Bell L Andrew, Bell Karen A, McQuiston A Rory
Department of Anatomy and Neurobiology, Virginia Commonwealth University Richmond, VA, USA.
Front Cell Neurosci. 2015 Apr 13;9:115. doi: 10.3389/fncel.2015.00115. eCollection 2015.

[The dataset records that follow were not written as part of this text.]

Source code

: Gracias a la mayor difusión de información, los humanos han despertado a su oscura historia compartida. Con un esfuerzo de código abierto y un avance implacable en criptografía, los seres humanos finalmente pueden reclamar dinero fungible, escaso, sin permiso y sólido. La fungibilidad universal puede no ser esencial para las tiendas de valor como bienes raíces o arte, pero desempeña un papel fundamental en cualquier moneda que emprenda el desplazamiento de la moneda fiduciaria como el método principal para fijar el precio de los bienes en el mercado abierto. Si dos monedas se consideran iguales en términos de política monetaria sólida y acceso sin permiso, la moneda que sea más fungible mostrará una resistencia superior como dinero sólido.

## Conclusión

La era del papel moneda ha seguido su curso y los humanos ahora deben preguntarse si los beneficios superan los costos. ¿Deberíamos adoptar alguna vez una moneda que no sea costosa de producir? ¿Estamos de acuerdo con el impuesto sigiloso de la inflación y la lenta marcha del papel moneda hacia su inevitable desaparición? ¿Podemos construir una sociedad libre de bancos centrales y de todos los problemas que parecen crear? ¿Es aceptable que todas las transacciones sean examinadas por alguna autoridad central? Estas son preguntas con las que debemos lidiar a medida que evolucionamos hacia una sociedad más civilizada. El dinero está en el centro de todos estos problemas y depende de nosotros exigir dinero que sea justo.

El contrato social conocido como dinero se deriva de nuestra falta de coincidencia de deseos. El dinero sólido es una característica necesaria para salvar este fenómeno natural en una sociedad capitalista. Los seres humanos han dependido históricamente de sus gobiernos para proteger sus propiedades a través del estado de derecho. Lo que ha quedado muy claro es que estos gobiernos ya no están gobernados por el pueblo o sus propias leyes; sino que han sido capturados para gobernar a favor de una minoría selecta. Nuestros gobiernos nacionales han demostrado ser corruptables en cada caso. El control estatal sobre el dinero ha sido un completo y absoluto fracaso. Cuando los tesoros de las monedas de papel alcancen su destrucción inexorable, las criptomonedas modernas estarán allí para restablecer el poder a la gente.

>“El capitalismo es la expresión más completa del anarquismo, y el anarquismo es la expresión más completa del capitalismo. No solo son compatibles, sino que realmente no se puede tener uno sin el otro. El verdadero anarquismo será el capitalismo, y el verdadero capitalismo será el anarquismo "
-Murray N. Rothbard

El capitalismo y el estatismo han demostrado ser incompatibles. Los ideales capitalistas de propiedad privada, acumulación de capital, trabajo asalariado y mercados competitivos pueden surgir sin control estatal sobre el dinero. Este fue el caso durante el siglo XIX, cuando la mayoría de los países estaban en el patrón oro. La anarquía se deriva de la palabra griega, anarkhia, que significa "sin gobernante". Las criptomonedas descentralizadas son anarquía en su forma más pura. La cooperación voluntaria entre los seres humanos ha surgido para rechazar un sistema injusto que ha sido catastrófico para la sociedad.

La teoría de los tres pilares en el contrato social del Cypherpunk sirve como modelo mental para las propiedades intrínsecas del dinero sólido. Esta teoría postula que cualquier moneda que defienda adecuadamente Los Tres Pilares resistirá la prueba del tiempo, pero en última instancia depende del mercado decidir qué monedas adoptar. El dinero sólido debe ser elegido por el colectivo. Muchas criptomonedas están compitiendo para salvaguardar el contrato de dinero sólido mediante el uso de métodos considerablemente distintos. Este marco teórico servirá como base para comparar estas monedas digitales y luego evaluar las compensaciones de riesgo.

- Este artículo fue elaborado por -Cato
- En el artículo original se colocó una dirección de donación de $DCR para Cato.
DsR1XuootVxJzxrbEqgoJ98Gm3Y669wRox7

Acetylcholine (ACh) release onto nicotinic receptors directly activates subsets of inhibitory interneurons in hippocampal CA1. However, the specific interneurons activated and their effect on the hippocampal network is not completely understood. Therefore, we investigated subsets of hippocampal CA1 interneurons that respond to ACh release through the activation of nicotinic receptors and the potential downstream effects this may have on hippocampal CA1 network function. ACh was optogenetically released in mouse hippocampal slices by expressing the excitatory optogenetic protein oChIEF-tdTomato in medial septum/diagonal band of Broca cholinergic neurons using Cre recombinase-dependent adeno-associated viral mediated transfection. The actions of optogenetically released ACh were assessed on both pyramidal neurons and different interneuron subtypes via whole cell patch clamp methods. Vasoactive intestinal peptide (VIP)-expressing interneurons that selectively innervate other interneurons (VIP/IS) were excited by ACh through the activation of nicotinic receptors containing α4 and β2 subunits (α4β2*). ACh release onto VIP/IS was presynaptically inhibited by M2 muscarinic autoreceptors. ACh release produced spontaneous inhibitory postsynaptic current (sIPSC) barrages blocked by dihydro-β-erythroidine in interneurons but not pyramidal neurons. Optogenetic suppression of VIP interneurons did not inhibit these sIPSC barrages suggesting other interneuron-selective interneurons were also excited by α4β2* nicotinic receptor activation. In contrast, interneurons that innervate pyramidal neuron perisomatic regions were not activated by ACh release onto nicotinic receptors. Therefore, we propose ACh release in CA1 facilitates disinhibition through activation of α4β2* nicotinic receptors on interneuron-selective interneurons whereas interneurons that innervate pyramidal neurons are less affected by nicotinic receptor activation.
乙酰胆碱(ACh)释放到烟碱型受体上可直接激活海马CA1区的抑制性中间神经元亚群。然而,被激活的具体中间神经元及其对海马网络的影响尚未完全明确。因此,我们研究了海马CA1区中间神经元亚群,这些亚群通过烟碱型受体的激活对ACh释放产生反应,以及这可能对海马CA1区网络功能产生的潜在下游效应。通过使用依赖于Cre重组酶的腺相关病毒介导的转染,在小鼠海马切片的内侧隔区/布罗卡斜角带胆碱能神经元中表达兴奋性光遗传学蛋白oChIEF-tdTomato,从而光遗传学释放ACh。通过全细胞膜片钳方法评估光遗传学释放的ACh对锥体神经元和不同中间神经元亚型的作用。表达血管活性肠肽(VIP)的中间神经元选择性地支配其他中间神经元(VIP/IS),ACh通过激活含有α4和β2亚基的烟碱型受体(α4β2*)使其兴奋。ACh释放到VIP/IS上会被M2毒蕈碱自身受体突触前抑制。ACh释放产生的自发性抑制性突触后电流(sIPSC)阵发放可被二氢-β-刺桐啶在中间神经元中阻断,但在锥体神经元中则不然。对VIP中间神经元的光遗传学抑制并未抑制这些sIPSC阵发放,这表明其他中间神经元选择性中间神经元也被α4β2烟碱型受体激活所兴奋。相比之下,支配锥体神经元胞体周围区域的中间神经元不会因ACh释放到烟碱型受体上而被激活。因此,我们提出CA1区的ACh释放通过激活中间神经元选择性中间神经元上的α4β2烟碱型受体促进去抑制作用,而支配锥体神经元的中间神经元受烟碱型受体激活的影响较小。